Werner Sun is a visual artist with a background in physics, who lives and works in Ithaca, NY. He uses repetitive manual processes to slowly transform digital images into sculptural objects that evoke the gradual accumulation of knowledge in science. Werner’s work has been featured at Garrison Art Center, Memorial Art Gallery of the University of Rochester, Aon (New York, NY), Manifest Gallery (Cincinnati, OH), and the Islip Art Museum. He has been commissioned to create kinetic sculptures for Cornell University’s Mann Library and the Cornell Botanic Gardens. His essays and images have been published in The Brooklyn Rail, Interalia Magazine, and Stone Canoe. He is the 2019 recipient of the Aon-CUE Artist Empowerment Award from the CUE Art Foundation, and a 2017 recipient of a Strategic Opportunity Stipend from the Community Arts Partnership of Tompkins County, NY. Werner’s work has been described as “stimulating and altogether engrossing,” (Ithaca Times), serving as “a reminder that art can be a reflection of the intricacies of physics, and that both belong to the universe at large” (Hyperallergic).


Ellen Weider is a native New Yorker living in Manhattan. She holds an MFA from Pratt Institute, and a BA from Hunter College. Weider’s work is included in many collections including the Library of Congress, Prints and Photographs Division, Washington, DC; Rutgers Print Study Archive, Zimmerli Art Museum, New Brunswick, NJ; and the Memorial Sloan Kettering Art Collection, NYC. Her catalog “E.W. Squared: Ellen Weider Drypoint Prints” is in the collection of the Widener Library, Harvard University. Recent shows: “Truth, Beauty, Freedom, Love,” The Painting Center, NYC; “Rock, Wood, Paper Scissors,” Lockwood Gallery, Kingston, NY; “Ellen Weider: Art About Art,” Equity Gallery, NYC.

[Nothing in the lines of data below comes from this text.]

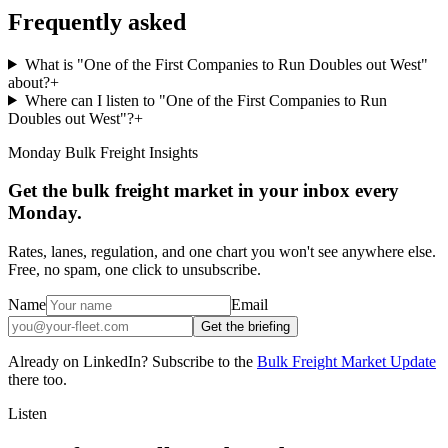
Frequently asked
What is "One of the First Companies to Run Doubles out West"
about?
+
Where can I listen to "One of the First Companies to Run
Doubles out West"?
+
Monday Bulk Freight Insights
Get the bulk freight market in your inbox every
Monday.
Rates, lanes, regulation, and one chart you won't see anywhere else.
Free, no spam, one click to unsubscribe.
Name
Email
Get the briefing
Already on LinkedIn? Subscribe to the
Bulk Freight Market Update
there too.
Listen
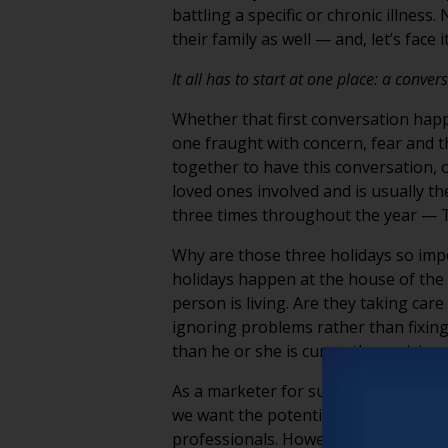
battling a specific or chronic illnes
their family as well — and, let’s face 
It all has to start at one place: a conver
Whether that first conversation happ
one fraught with concern, fear and t
together to have this conversation, o
loved ones involved and is usually th
three times throughout the year — T
Why are those three holidays so impor
holidays happen at the house of the p
person is living. Are they taking car
ignoring problems rather than fixing
than he or she is currently receiving.
As a marketer for such communities, i
we want the potential resident and f
professionals. However, we recognize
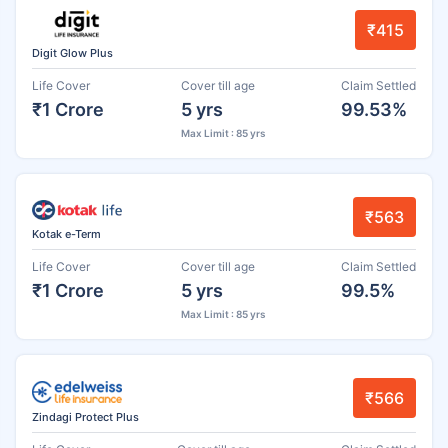
₹415
Digit Glow Plus
Life Cover
Cover till age
Claim Settled
₹1 Crore
5 yrs
99.53%
Max Limit : 85 yrs
₹563
Kotak e-Term
Life Cover
Cover till age
Claim Settled
₹1 Crore
5 yrs
99.5%
Max Limit : 85 yrs
₹566
Zindagi Protect Plus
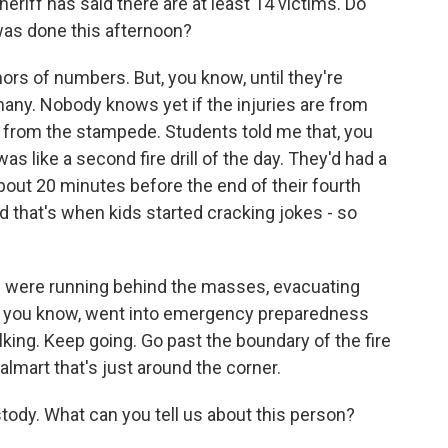
iff has said there are at least 14 victims. Do
was done this afternoon?
ors of numbers. But, you know, until they're
ny. Nobody knows yet if the injuries are from
re from the stampede. Students told me that, you
s like a second fire drill of the day. They'd had a
about 20 minutes before the end of their fourth
nd that's when kids started cracking jokes - so
ts were running behind the masses, evacuating
s, you know, went into emergency preparedness
king. Keep going. Go past the boundary of the fire
Walmart that's just around the corner.
tody. What can you tell us about this person?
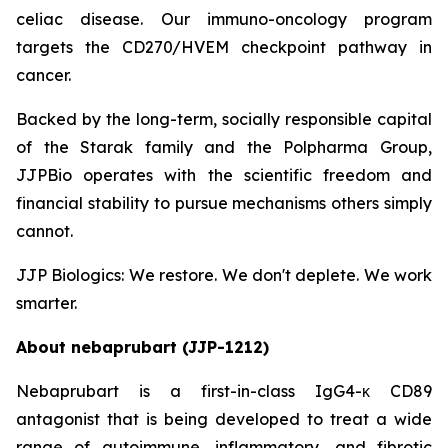
celiac disease. Our immuno-oncology program
targets the CD270/HVEM checkpoint pathway in
cancer.
Backed by the long-term, socially responsible capital
of the Starak family and the Polpharma Group,
JJPBio operates with the scientific freedom and
financial stability to pursue mechanisms others simply
cannot.
JJP Biologics: We restore. We don't deplete. We work
smarter.
About nebaprubart (JJP-1212)
Nebaprubart is a first-in-class IgG4-κ CD89
antagonist that is being developed to treat a wide
range of autoimmune, inflammatory, and fibrotic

Melissa Zarem grew up with artistic roots in two very different cities, New York City and Savannah, Georgia. She earned a  BFA from Cornell University and subsequently relocated to Ithaca in 2006.  Zarem has been represented by both Corners Gallery (Ithaca, NY) and Exhibit A, (Corning, NY).  She became a featured artist at Ithaca College (2013), Aqua Art Miami (2014), and at the Herbert F. Johnson Museum of Cornell University (2015) where her work was acquired for their permanent collection.  Her work has been exhibited at the Abrons Art Center (New York, NY), the Arnot Museum (Elmira, NY), Schweinfurth Memorial Art Center (Auburn, NY), Novado Gallery (Jersey City, NJ), and  SUNY Corning Community College (Corning, NY). Zarem has been awarded grants, and fellowships from the Constance Saltonstall Foundation for the Arts (2016), the Vermont Studio Center (2023), Community Arts Partnership of Tompkins County (2016 and 2023) and the Legacy Foundation (2024). Spring Loaded, a book of her black and white drawings was published by EYE Gallery (2016).  Stone Canoe Literary Journal is publishing Zarem’s work in its upcoming 2025 issue.  Zarem’s recent projects have been in collaboration with other artists, including a pandemic related project called No Words: a Postcard-Based Conversation Between Two Artists with Elise Nicol.  The latter was recently exhibited at Cornell University’s School of Architecture Art and Planning in Close Work, Distanced: Pandemic Collaborations.